▶ _Selected text_
'''

However, we aren’t able to actually use this in production, since we still used a self-signed certificate. Considering getting a certificate from a CA has some costs associated with it, we’ll create our certificate with ‘Let’s Encrypt’.

Let’s Encrypt

Let’s Encrypt’ allows us to create free TLS certificates from nonprofit Certificate Authority. And we’ll be able to implement it in our program with the golang.org/x/crypto/acme/autocert package.13 This package automatically generates, and when necessary, renews your certificate. Let’s update our code and implement the autocert functionality.

// server.go
package main

import (
    "crypto/tls"
    "flag"
    "log"
    "net/http"
    "time"

    "golang.org/x/crypto/acme/autocert"
)

func main() {
    flgProd := flag.Bool("prod", false, "run server in production")

'''

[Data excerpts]

'''

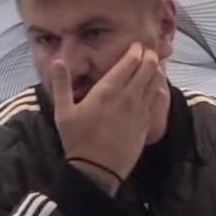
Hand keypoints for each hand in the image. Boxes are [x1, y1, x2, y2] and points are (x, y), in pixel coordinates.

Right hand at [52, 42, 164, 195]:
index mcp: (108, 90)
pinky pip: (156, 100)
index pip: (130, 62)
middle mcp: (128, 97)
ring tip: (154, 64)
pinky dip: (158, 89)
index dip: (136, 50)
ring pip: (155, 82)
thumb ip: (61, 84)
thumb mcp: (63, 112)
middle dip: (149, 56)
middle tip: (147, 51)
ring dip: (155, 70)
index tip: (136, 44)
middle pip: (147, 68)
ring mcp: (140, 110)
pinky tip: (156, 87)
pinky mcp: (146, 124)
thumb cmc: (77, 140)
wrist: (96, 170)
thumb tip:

'''
'''

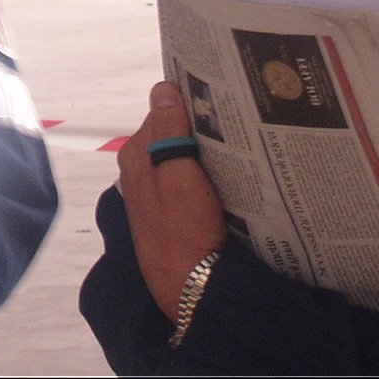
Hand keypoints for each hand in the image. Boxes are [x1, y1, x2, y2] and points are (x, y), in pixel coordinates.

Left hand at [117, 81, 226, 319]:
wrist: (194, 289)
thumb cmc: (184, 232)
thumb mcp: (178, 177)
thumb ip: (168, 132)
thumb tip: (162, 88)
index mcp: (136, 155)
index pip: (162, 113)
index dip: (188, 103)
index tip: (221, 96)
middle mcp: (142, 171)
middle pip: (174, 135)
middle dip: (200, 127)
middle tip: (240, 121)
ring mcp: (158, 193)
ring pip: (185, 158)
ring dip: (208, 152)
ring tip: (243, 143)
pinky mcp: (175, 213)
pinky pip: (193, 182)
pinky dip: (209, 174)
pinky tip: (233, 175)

'''
'''

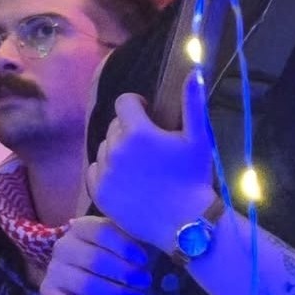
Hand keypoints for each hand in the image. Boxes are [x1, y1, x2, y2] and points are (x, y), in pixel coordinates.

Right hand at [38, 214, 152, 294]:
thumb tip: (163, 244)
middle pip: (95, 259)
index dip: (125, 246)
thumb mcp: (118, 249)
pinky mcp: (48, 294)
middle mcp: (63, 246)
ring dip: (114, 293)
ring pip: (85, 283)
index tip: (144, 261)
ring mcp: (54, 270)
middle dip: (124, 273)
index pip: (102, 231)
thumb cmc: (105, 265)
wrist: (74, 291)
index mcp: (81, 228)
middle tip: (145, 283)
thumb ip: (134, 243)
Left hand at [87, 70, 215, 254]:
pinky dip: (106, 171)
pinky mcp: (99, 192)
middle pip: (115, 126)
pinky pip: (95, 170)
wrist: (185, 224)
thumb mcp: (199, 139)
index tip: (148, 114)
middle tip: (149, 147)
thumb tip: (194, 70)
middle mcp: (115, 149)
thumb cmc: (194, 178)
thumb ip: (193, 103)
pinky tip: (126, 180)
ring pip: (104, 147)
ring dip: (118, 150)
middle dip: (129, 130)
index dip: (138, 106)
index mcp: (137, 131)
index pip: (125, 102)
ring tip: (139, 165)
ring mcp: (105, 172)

'''

▶ _Directions for this task_
Reproduce the portion of the Let's Encrypt text that starts at the words "Let’s Encrypt’ allows" and ends after the words "the autocert functionality.".

▶ _Response_
Let’s Encrypt’ allows us to create free TLS certificates from nonprofit Certificate Authority. And we’ll be able to implement it in our program with the golang.org/x/crypto/acme/autocert package.13 This package automatically generates, and when necessary, renews your certificate. Let’s update our code and implement the autocert functionality.